- SOURCE PASSAGE:

----------

So what? BTW, is the 30% figure based on ice core data?
First, what is calculated is not the isotopic fraction of the increase, but of samples allegedly representative of the whole CO2 reservoir in the atmosphere.
Second, suppose the entire atmospheric reservoir were replaced by fresh ACO2 in any time period you might choose. What does that have to do with global warming?
Third, why dont you use the rate of total CO2 increase and the rate of 14C decrease and compute the relative concentration of ACO2 in the atmospheric reservoir? That might be interesting for the carbon cycle, but still irrelevant to global warming.
6. You quote the following
>>The natural source is dominantly the oceans. CO2 concentration has increased because the oceans are warming, and have been since the Little Ice Age and since the last glacial period.
to ask
>>Please discuss the statement above with regard to the 13C isotope data indicating that increasing atmospheric CO2 is predominantly of anthropogenic origin, not oceanic ("natural").

----------

- EXERCISE TASK A:
Lay out the taxonomy entries as a two-column CSV with the columns field and value. Cover the span from the line with "scientific name: Scutellaria lateriflora" up to and including the line with "genus: Mimosa", giving one row per line, putting each part in its own quoted field, and turning any line breaks into spaces.
The entries that follow are unrelated to the CO2 passage.

----------

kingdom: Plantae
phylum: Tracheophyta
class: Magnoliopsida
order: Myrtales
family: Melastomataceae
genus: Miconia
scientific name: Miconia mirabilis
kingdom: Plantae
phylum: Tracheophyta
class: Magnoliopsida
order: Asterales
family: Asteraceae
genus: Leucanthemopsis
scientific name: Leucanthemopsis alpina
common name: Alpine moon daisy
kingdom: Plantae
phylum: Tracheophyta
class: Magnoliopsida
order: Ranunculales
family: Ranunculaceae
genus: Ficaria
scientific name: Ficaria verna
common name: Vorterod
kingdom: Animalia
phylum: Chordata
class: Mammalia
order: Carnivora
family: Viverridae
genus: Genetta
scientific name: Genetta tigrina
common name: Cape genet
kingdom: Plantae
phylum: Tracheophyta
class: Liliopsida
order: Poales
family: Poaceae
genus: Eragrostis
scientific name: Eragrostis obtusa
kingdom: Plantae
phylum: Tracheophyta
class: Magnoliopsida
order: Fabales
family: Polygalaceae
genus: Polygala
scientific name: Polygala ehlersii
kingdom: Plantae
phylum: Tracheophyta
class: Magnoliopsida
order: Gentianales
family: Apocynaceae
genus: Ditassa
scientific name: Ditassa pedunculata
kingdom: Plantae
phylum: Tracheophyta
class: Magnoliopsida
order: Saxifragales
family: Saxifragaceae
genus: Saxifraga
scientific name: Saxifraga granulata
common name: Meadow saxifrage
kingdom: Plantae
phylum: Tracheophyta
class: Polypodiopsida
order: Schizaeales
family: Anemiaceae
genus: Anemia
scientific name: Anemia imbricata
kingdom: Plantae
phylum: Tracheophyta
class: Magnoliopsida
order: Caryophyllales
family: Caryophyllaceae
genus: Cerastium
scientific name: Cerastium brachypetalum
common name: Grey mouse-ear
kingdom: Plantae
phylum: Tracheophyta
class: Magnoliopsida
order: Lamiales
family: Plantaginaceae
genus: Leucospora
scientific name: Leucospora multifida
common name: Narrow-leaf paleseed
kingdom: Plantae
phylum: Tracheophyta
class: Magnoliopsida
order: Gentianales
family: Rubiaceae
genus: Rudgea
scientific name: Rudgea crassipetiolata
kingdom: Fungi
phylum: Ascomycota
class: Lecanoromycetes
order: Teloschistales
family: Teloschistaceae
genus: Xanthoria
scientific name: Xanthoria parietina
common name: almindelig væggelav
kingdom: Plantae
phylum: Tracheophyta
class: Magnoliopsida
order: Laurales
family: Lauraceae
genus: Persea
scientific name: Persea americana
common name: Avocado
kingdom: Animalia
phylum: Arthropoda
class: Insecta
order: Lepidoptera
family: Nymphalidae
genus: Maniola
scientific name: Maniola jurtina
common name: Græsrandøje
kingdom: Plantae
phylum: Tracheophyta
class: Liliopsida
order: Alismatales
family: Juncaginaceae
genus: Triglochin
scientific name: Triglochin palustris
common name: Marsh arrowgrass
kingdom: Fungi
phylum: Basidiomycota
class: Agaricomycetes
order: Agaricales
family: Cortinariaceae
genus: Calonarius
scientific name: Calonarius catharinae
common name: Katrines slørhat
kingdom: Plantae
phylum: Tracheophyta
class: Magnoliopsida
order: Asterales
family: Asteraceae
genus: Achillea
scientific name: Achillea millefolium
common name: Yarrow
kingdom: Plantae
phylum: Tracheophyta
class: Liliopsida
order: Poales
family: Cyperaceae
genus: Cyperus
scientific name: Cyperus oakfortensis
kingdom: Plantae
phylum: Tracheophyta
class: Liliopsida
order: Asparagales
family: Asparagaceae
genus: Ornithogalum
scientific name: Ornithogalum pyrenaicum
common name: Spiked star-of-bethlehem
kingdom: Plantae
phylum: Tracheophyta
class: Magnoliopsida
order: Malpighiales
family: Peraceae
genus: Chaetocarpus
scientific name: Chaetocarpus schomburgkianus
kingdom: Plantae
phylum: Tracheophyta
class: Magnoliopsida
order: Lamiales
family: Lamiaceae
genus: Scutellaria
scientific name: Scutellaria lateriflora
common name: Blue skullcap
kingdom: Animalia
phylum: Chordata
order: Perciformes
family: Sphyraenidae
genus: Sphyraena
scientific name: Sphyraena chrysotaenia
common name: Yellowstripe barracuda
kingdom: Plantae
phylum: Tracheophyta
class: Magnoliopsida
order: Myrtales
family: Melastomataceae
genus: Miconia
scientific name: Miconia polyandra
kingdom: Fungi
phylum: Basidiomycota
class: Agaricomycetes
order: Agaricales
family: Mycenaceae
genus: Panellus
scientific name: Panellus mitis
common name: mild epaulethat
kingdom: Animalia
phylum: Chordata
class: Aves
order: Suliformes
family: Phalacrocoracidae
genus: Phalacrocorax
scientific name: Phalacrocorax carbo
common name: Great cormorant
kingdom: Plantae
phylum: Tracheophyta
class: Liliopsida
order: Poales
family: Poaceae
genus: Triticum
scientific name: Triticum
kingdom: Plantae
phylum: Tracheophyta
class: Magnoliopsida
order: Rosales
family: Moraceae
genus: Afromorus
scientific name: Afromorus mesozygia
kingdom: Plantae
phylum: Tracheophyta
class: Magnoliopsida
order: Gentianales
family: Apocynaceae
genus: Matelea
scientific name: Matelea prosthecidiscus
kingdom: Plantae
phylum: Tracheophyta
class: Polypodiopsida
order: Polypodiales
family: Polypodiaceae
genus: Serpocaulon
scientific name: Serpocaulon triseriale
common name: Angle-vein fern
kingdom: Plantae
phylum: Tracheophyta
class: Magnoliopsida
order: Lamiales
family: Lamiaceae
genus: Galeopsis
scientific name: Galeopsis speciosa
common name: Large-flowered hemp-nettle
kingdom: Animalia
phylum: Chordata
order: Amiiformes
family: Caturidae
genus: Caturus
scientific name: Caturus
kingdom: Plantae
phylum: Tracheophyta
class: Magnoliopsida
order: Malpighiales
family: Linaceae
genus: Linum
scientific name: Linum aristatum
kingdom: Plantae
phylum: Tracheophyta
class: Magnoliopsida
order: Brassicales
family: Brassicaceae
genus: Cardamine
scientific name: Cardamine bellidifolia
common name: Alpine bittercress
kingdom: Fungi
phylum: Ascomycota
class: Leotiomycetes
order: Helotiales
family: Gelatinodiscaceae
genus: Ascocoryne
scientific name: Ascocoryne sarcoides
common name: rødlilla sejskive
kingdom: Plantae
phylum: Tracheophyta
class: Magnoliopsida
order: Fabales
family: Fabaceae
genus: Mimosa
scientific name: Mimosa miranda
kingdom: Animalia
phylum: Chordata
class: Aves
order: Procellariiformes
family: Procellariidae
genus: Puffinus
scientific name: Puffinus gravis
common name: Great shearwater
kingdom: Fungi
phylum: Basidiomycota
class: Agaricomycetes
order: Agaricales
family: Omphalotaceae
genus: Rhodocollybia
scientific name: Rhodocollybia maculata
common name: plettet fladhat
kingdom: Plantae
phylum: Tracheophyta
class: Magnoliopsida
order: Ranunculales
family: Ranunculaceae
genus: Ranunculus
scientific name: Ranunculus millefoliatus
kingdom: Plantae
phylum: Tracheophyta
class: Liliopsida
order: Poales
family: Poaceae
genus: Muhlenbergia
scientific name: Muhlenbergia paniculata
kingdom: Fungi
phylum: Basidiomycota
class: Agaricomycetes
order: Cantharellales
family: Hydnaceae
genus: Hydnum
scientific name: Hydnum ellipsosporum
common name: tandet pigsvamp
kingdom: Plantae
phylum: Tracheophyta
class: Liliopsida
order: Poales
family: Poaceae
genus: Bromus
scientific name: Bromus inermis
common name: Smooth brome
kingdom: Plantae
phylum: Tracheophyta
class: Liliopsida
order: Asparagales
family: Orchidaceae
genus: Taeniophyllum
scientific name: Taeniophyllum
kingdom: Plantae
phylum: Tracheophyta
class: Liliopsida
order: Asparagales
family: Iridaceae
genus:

----------

- EXERCISE TASK B:
Copy out the full CO2 passage word for word.

- FINAL RESULT A:
field,value
"scientific name:","Scutellaria lateriflora"
"common name:","Blue skullcap"
"kingdom:","Animalia"
"phylum:","Chordata"
"order:","Perciformes"
"family:","Sphyraenidae"
"genus:","Sphyraena"
"scientific name:","Sphyraena chrysotaenia"
"common name:","Yellowstripe barracuda"
"kingdom:","Plantae"
"phylum:","Tracheophyta"
"class:","Magnoliopsida"
"order:","Myrtales"
"family:","Melastomataceae"
"genus:","Miconia"
"scientific name:","Miconia polyandra"
"kingdom:","Fungi"
"phylum:","Basidiomycota"
"class:","Agaricomycetes"
"order:","Agaricales"
"family:","Mycenaceae"
"genus:","Panellus"
"scientific name:","Panellus mitis"
"common name:","mild epaulethat"
"kingdom:","Animalia"
"phylum:","Chordata"
"class:","Aves"
"order:","Suliformes"
"family:","Phalacrocoracidae"
"genus:","Phalacrocorax"
"scientific name:","Phalacrocorax carbo"
"common name:","Great cormorant"
"kingdom:","Plantae"
"phylum:","Tracheophyta"
"class:","Liliopsida"
"order:","Poales"
"family:","Poaceae"
"genus:","Triticum"
"scientific name:","Triticum"
"kingdom:","Plantae"
"phylum:","Tracheophyta"
"class:","Magnoliopsida"
"order:","Rosales"
"family:","Moraceae"
"genus:","Afromorus"
"scientific name:","Afromorus mesozygia"
"kingdom:","Plantae"
"phylum:","Tracheophyta"
"class:","Magnoliopsida"
"order:","Gentianales"
"family:","Apocynaceae"
"genus:","Matelea"
"scientific name:","Matelea prosthecidiscus"
"kingdom:","Plantae"
"phylum:","Tracheophyta"
"class:","Polypodiopsida"
"order:","Polypodiales"
"family:","Polypodiaceae"
"genus:","Serpocaulon"
"scientific name:","Serpocaulon triseriale"
"common name:","Angle-vein fern"
"kingdom:","Plantae"
"phylum:","Tracheophyta"
"class:","Magnoliopsida"
"order:","Lamiales"
"family:","Lamiaceae"
"genus:","Galeopsis"
"scientific name:","Galeopsis speciosa"
"common name:","Large-flowered hemp-nettle"
"kingdom:","Animalia"
"phylum:","Chordata"
"order:","Amiiformes"
"family:","Caturidae"
"genus:","Caturus"
"scientific name:","Caturus"
"kingdom:","Plantae"
"phylum:","Tracheophyta"
"class:","Magnoliopsida"
"order:","Malpighiales"
"family:","Linaceae"
"genus:","Linum"
"scientific name:","Linum aristatum"
"kingdom:","Plantae"
"phylum:","Tracheophyta"
"class:","Magnoliopsida"
"order:","Brassicales"
"family:","Brassicaceae"
"genus:","Cardamine"
"scientific name:","Cardamine bellidifolia"
"common name:","Alpine bittercress"
"kingdom:","Fungi"
"phylum:","Ascomycota"
"class:","Leotiomycetes"
"order:","Helotiales"
"family:","Gelatinodiscaceae"
"genus:","Ascocoryne"
"scientific name:","Ascocoryne sarcoides"
"common name:","rødlilla sejskive"
"kingdom:","Plantae"
"phylum:","Tracheophyta"
"class:","Magnoliopsida"
"order:","Fabales"
"family:","Fabaceae"
"genus:","Mimosa"

- FINAL RESULT B:
So what? BTW, is the 30% figure based on ice core data?
First, what is calculated is not the isotopic fraction of the increase, but of samples allegedly representative of the whole CO2 reservoir in the atmosphere.
Second, suppose the entire atmospheric reservoir were replaced by fresh ACO2 in any time period you might choose. What does that have to do with global warming?
Third, why dont you use the rate of total CO2 increase and the rate of 14C decrease and compute the relative concentration of ACO2 in the atmospheric reservoir? That might be interesting for the carbon cycle, but still irrelevant to global warming.
6. You quote the following
>>The natural source is dominantly the oceans. CO2 concentration has increased because the oceans are warming, and have been since the Little Ice Age and since the last glacial period.
to ask
>>Please discuss the statement above with regard to the 13C isotope data indicating that increasing atmospheric CO2 is predominantly of anthropogenic origin, not oceanic ("natural").